Larry Rosen (2010), a psychologist from California State University, Dominguez Hills, applied the acronym WMD to describe wireless mobile devices which he observed have become the ICT device of choice for the first digital generation, and that choice was driven by the social interactions available via the devices. With these devices individuals are always connected and the devices are becoming more affordable, therefore ubiquitous. Rosen also points to two types of interaction that motivate young people to quickly adopt WMD’s: connections to friends and connections to communities that help them through the difficulties of adolescence; both are socially important.
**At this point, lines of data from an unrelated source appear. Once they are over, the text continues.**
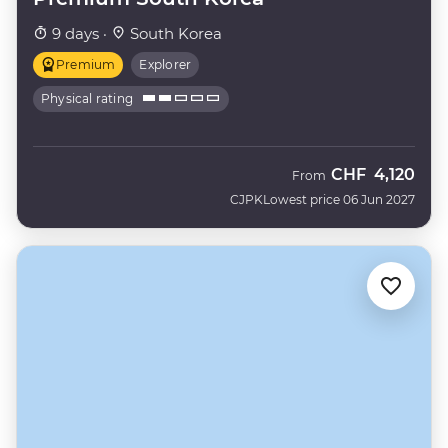
9 days ·
South Korea
Premium
Explorer
Physical rating
CHF
4,120
From
CJPK
Lowest price 06 Jun 2027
According to Rosen, users of WMD’s are redefining information and interaction and their experiences are influencing their expectations of education. Users of WMD’s assume information is available everywhere and they value being skilled at finding information rather than being able to recall information. They have access to cognitive tools such as calculators and they value being facile with those tools over skill at traditional algorithms. They expect information to be pushed to them by the sources they choose and they expect to pull information from other sources as they need it and just at the moment when they need it. These characteristics of WMD-mediated information and interactions are expected to exert disruptive effects on instruction that follows the 20th century recitation script.
Reference
Rosen, Larry. 2010. Rewired: Understanding the iGeneration and the Way They Learn. New York: Palgrave Macmillan.